Fitzpatrick, based in Birmingham, Ala., looks for small companies that generate a lot of cash and run a stable business. And with just 28 stocks in the fund, Fitzpatrick rejects more than 98% of companies in the small-cap universe. "There's less risk to owning more solid businesses in smaller numbers,'' he says.
One recent purchase: Curtiss-Wright (CW), a leading maker of industrial systems for energy and aviation companies. Fitzpatrick says overblown concerns about defense spending cuts have hurt the stock but its ability to generate high levels of cash and solid profit growth remain intact.
The downside: Smaller companies are inherently riskier than larger businesses and the fund is more volatile than the S&P 500. Fitzpatrick has a solid pedigree as a former manager with Longleaf Partners, but he has yet to face a market downturn with this fund, which launched in late 2009.
Hennessy Focus Fund
- Ticker: HFCSX
- Annual expense ratio: 1.43%
- Number of stocks: 24
- 3-year average annual return: 16.2%
- Top 5 holdings: American Tower (AMT), CarMax (KMX), Penn National Gaming (PENN), O'Reilly Automotive (ORLY), Markel (MKL) (as of 3/31/13)
Less is more for Hennessy Focus Fund (HFCSX), which operates under the theory that holding around two dozen stocks can provide 90% of the benefits of diversification.
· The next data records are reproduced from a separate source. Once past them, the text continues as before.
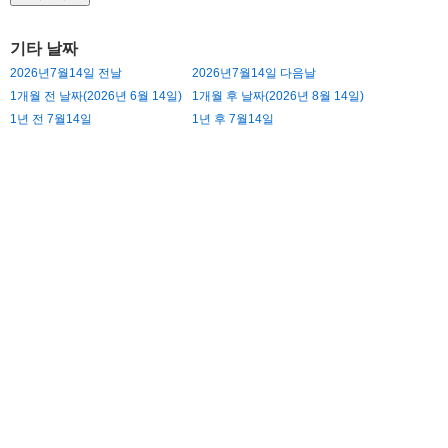
기타 날짜
2026년7월14일 전날
2026년7월14일 다음날
1개월 전 날짜(2026년 6월 14일)
1개월 후 날짜(2026년 8월 14일)
1년 전 7월14일
1년 후 7월14일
Indeed, the fund is the most concentrated on our list with the top five holdings accounting for 43% of assets and the top 10 comprising 71%.
Run by a team of three managers in Arlington, Va., the fund focuses on companies meeting a few key criteria: a high-quality business, sustainable competitive advantages, a skilled management team and a long runway for growth.
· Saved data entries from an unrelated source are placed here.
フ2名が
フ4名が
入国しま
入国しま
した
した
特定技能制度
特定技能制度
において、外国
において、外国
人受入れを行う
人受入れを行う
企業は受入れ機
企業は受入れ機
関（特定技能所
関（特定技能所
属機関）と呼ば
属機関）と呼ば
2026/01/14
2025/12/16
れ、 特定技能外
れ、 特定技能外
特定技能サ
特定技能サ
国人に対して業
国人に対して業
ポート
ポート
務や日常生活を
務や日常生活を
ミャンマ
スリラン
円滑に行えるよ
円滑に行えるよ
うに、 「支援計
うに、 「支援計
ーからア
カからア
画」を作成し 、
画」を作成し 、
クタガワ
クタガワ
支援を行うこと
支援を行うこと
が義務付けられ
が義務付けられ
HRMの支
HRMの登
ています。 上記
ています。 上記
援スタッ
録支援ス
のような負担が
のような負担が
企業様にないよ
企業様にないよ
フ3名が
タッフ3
It may take years for a stock to move from the managers' watch list to the portfolio. But once the stocks are in, the fund holds them as long as their growth remains strong.
O'Reilly Automotive has been in the portfolio since 2005, for instance, delivering 20% annual growth in line with its compounded earnings per share growth, according to co-manager Brian Macauley.
Insistence on high growth leads the fund to small- and mid-cap stocks. And the managers dive into industries where they see good values. The fund holds 15.6% in two gaming companies, for instance: casino operator Penn National Gaming and slot machine maker Bally Technologies (BYI).
"One investment often leads to the next," says co-manager Ira Rothberg, adding that both companies have strong growth potential and look attractively priced.
The downside: The management team has only run the fund since August 2009. While returns have landed in the top 8% of the mid-cap growth category, their approach has yet to be tested in a bear market.
Mark McLaughlin is a Los Angeles-based contributing writer for Fidelity Interactive Content Services, a provider of objective investing content on Fidelity.com. He does not own any of the securities mentioned in this article.